*TEXT BLOCK*.
+++++
At first glance, this topic might not seem to be related to the GEITP theme of gene-environment interactions. However, the “environmental signal” (in this case, an endogenous compound from cells other than the target neurons) is a “somnogenic factor” and the gene response in these neurons is to induce sleep in the animal. Homeostatic regulation is a fundamental phenomenon of the sleep-wake cycle, whereby sleep-promoting “somnogenic factors” accumulate in the brain during our waking hours, ultimately inducing sleep. Several extracellular or cytoplasmic factors and associated genetic pathways that contribute to this phenomenon have been identified. Different patterns of neural activity in the brain control the sleep-wake cycle — but how this neural activity contributes to sleep homeostasis — remains largely unknown.
Among various processes implicated in controlling sleep homeostasis, release of adenosine in the basal forebrain is a prominent physiological mediator of sleep homeostasis. Authors [see attached article] used a genetically encoded adenosine sensor to examine in detail the mechanisms underlying increases in adenosine concentration in the basal forebrain. To record the dynamics of extracellular adenosine levels in the basal forebrain during the sleep-wake cycle with high temporal resolution and high specificity and sensitivity, authors designed, and optimized, a G protein–coupled receptor (GPCR)–activation–based (GRAB) sensor for adenosine (GRABAdo) — in which the amount of extracellular adenosine is indicated by the intensity of fluorescence produced by green fluorescent protein (GFP).
+++++
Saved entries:
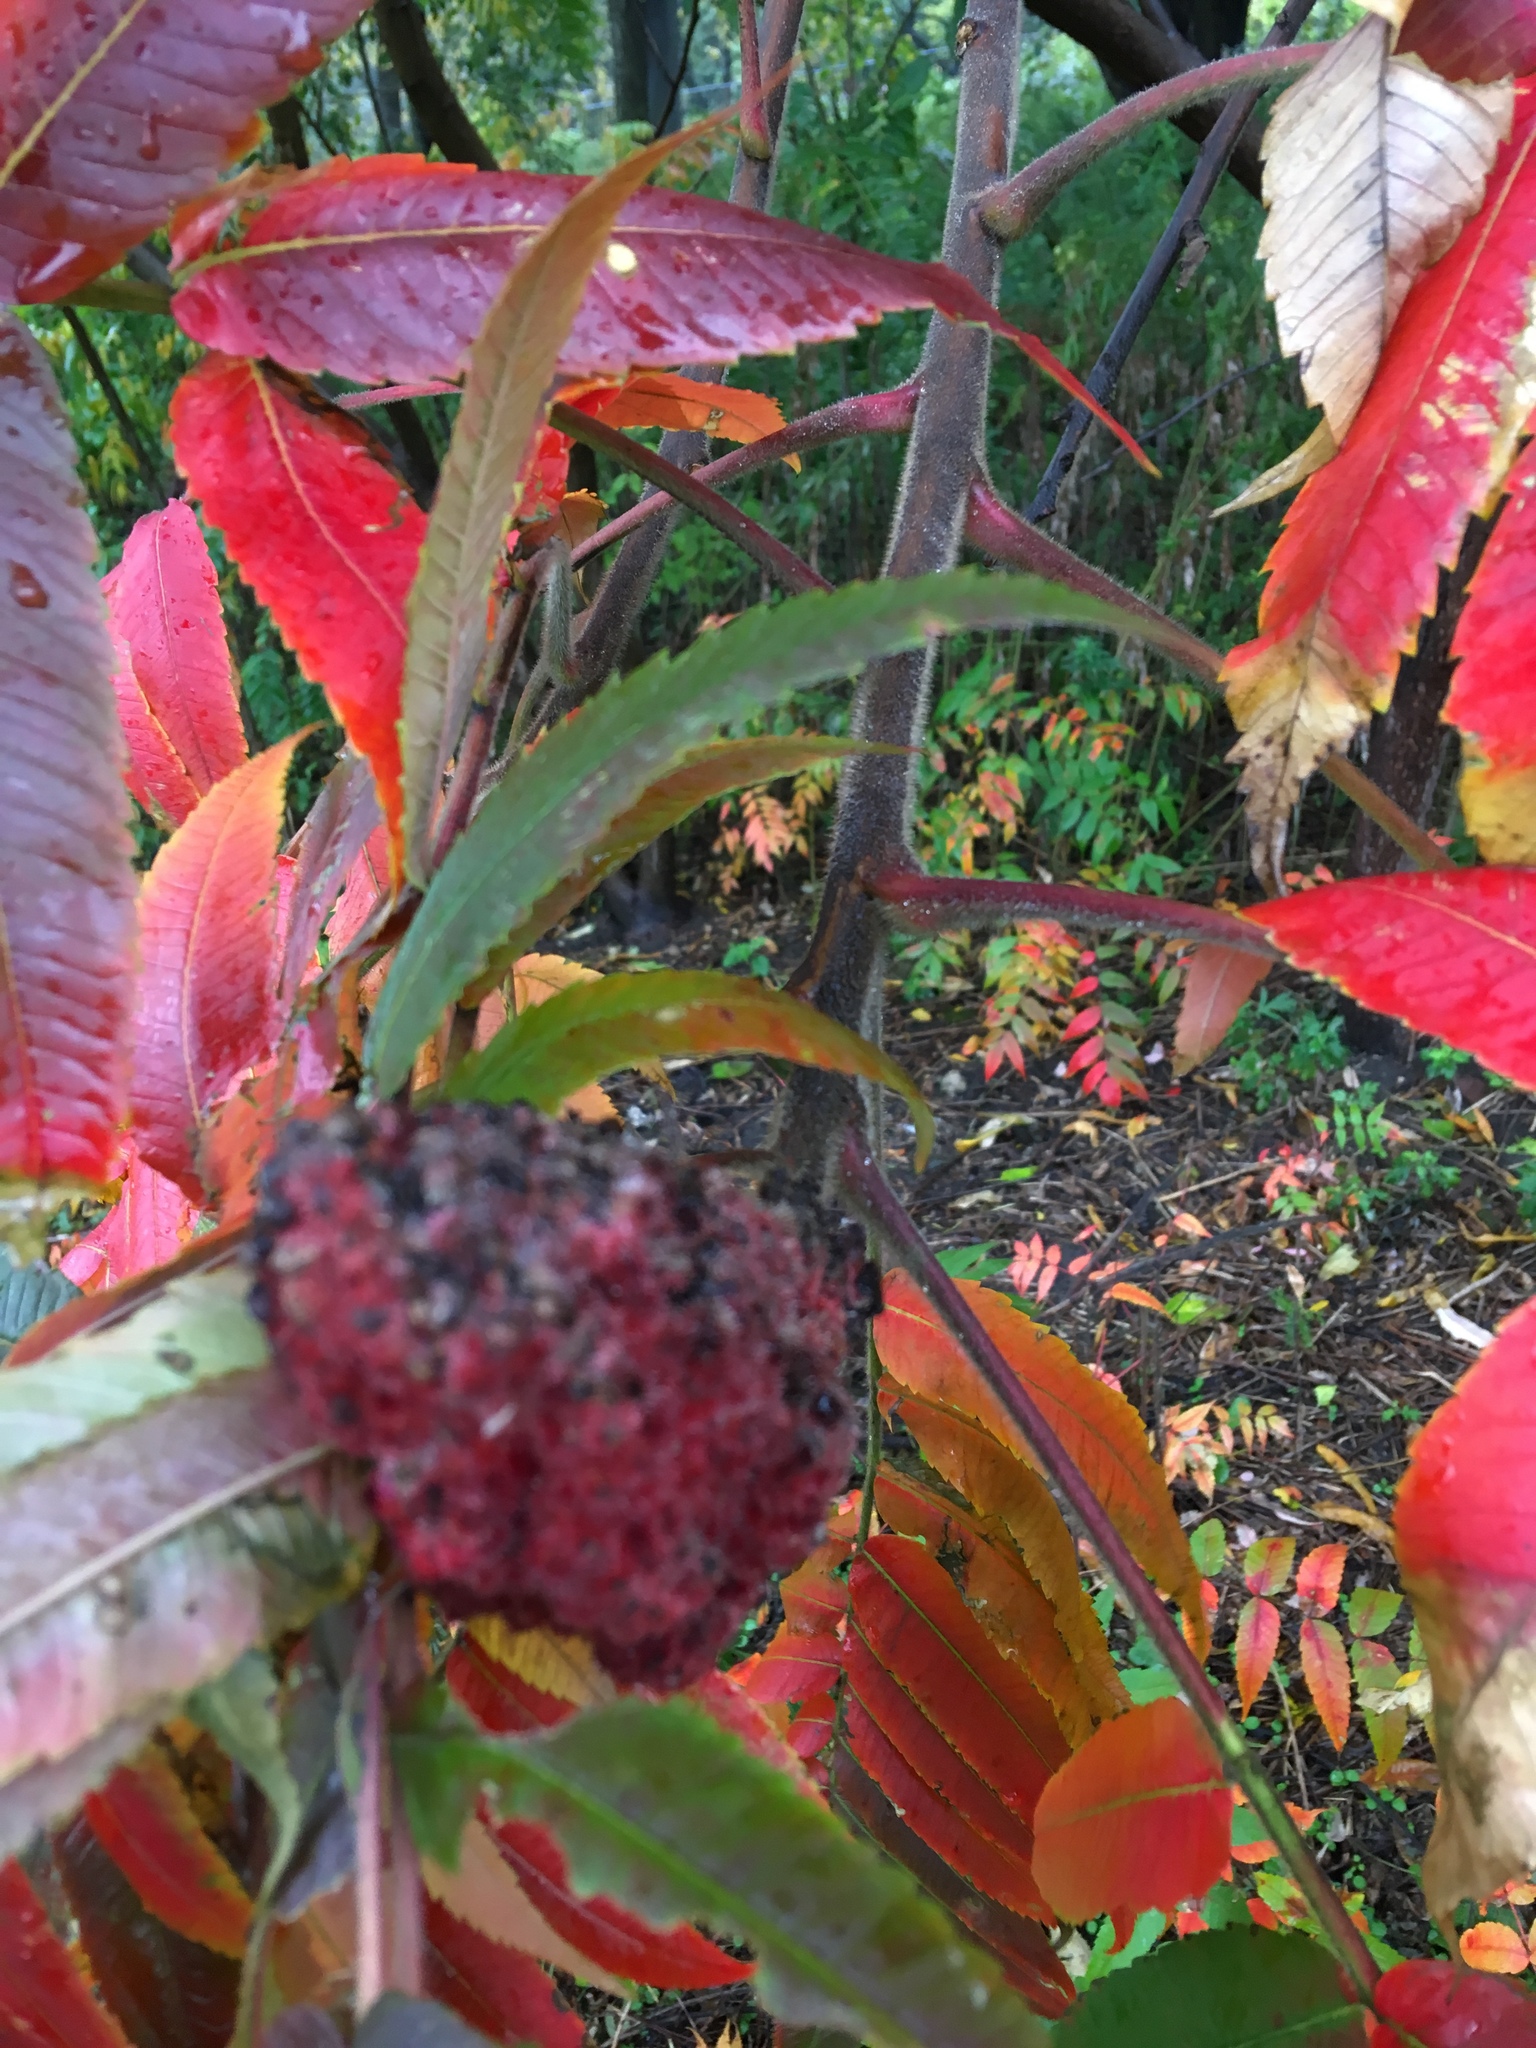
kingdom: Plantae
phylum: Tracheophyta
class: Magnoliopsida
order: Sapindales
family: Anacardiaceae
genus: Rhus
+++++
*TASKS TO COMPLETE*.
1 – For each statement, state whether it agrees with the text on sleep homeostasis, answering yes or no and quoting the deciding words of that text: (a) Adenosine release in the basal forebrain is a prominent physiological mediator of sleep homeostasis. (b) How neural activity in the brain contributes to sleep homeostasis is well understood. (c) In the GRABAdo sensor, extracellular adenosine is indicated by fluorescence from a red fluorescent protein.
2 – Continue the text on sleep homeostasis, starting after its final sentence.
The data were taken from a source separate from the text on sleep homeostasis.

*EXPECTED OUTPUTS*.
1 –
(a) Yes: "release of adenosine in the basal forebrain is a prominent physiological mediator of sleep homeostasis"
(b) No: "how this neural activity contributes to sleep homeostasis — remains largely unknown"
(c) No: "indicated by the intensity of fluorescence produced by green fluorescent protein (GFP)"

2 –
Authors [see attached article] then used human embryonic kidney 293T (HEK293T) cultured cells — to show unequivocal membrane-trafficking of adenosine when a saturated concentration of adenosine (100 mM) was administered to the cells in culture; in contrast, a non–ligand-binding mutant form of the sensor showed no detectable response. Using this newly developed genetically-designed adenosine sensor, authors found an activity-dependent rapid increase in extracellular adenosine levels — most specifically in mouse basal forebrain.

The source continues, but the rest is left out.